From Idea To Execution & The Art Of Failure

There is no certainty but change. Life does not promise you anything - so you can only take it by the balls and make the best of it!

But here's the problem. People are afraid. They're afraid of fear... they're afraid of failure. If your society has a stigma to failure - you're guaranteed to be a failure for the rest of your life. Sorry, that's reality for you my friend.

You have a choice, to go with the flow, or to go against it like salmon heading upstream. And I love salmon!

I was scared as hell of failure. So scared that I became paralyzed. The day before my exams I would be cooking up a storm in my stomach. My dad who is a doctor noticed what was going on each time I went for an exam.

He suggested one thing... fail. He told me,

"You don't know what it is like to fail. And the only way to cure yourself... is to fail. To accept that failure happens, and really experience it."

WTH... here's a father telling his son to fail. Surreal.

But that advice, changed my life from that day onwards... I was no longer afraid of my exams. I was unusually cool about exams - so cool, people got this feeling that I'd studied like hell and was so confident. (I don't wish to correct them).

What people don't know is that I spent a good amount of time failing. I got so used to it, that it became part of my culture. Try something, fail at it - figure out what went wrong and then move on. Try something new. And repeat the process.
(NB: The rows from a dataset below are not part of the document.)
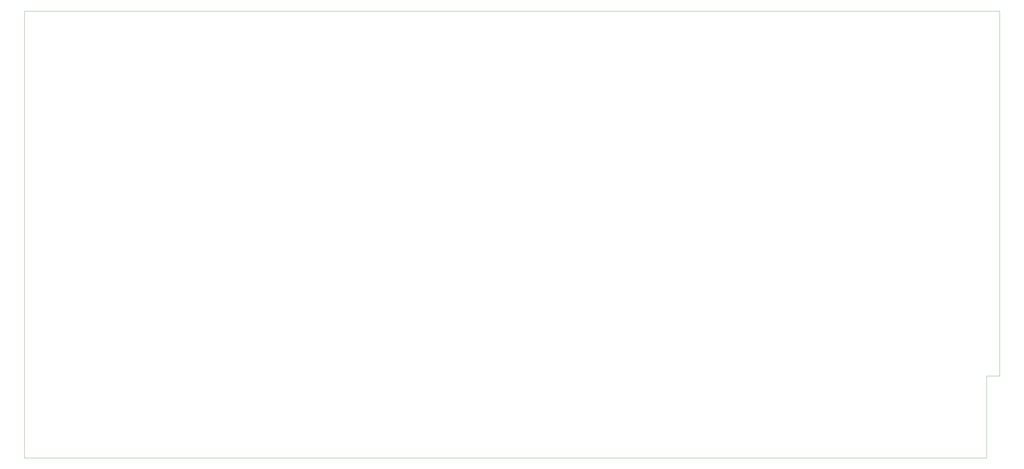
<source format=gko>
*%FSLAX23Y23*%
*%MOIN*%
G01*
D18*
X15656Y5306D02*
Y6290D01*
X4090Y5306D02*
Y10680D01*
X15814D02*
Y6290D01*
Y10680D02*
X4090D01*
X15656Y6290D02*
X15814D01*
X15656Y5306D02*
X4090D01*
D02*
M02*

</source>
When I first started my career... I had been thinking of various ideas. I even called my idea company - IdeaLabs. That was for a reason...

I can assure you this, in life you're allowed to experiment. The world is your laboratory.

Make everything a test, and there will be no failure.

Keep testing and tweaking. Sooner or later, you'll find that one thing that will revolutionize the way you look at life.

Along the way, I learnt a few things. One is 'Speed of Implementation' - once you get an idea, try to implement it as soon as possible. If you learn something new, implement it as soon as possible. The faster you put it into practice - the more you learn and absorb it. The better results you get.

We've become so allergic to massive action. It's sickening.

You don't need to practice the 10,000 hour rule as suggested by Anders Ericsson or Malcolm Gladwell. You just need 100 hours of deliberate practice to see if it works. You probably need another 900 hours to see if it can be scaled. Call this fail fast or fail forward. I just call this testing...

The fact is no one cares about your ideas until it becomes a reality. So that's why you need to take massive action when you have an idea - be it good or bad. The results will speak for itself.

Don't you feel bad, when you see someone who has just made "your" idea a reality? Don't - take massive action.

Idea vs Execution (Massive Action): Which is More Important for Success?

Derek Sivers summed it up well with his idea-execution matrix. There are different levels of ideas and execution. The next time you come up with an idea, refer to this chart...

The most brilliant idea, with no execution, is worth $20.

The most brilliant idea takes great execution to be worth $20,000,000.

Remember, ideas are passive, execution is active. Execution tests the ideas, is challenging, requires hard work and at times financial support.

This is why when someone comes to me, particularly those who haven't even started their business, to sign an NDA... I politely decline. Now you know why.

It's time to experiment more. It's time to think about more ideas. But whatever you do, remember it's time to take massive action!

Or maybe it's time to rethink failure... Barbara Corcoran certainly understands this.

Mike Tyson

But if you want to win the game, you have to be in the ring, taking those hits. You can't win otherwise. So let me ask you this question... are you interested or committed. If you're interested, you'll do what's convenient. If you're committed, you'll do what it takes.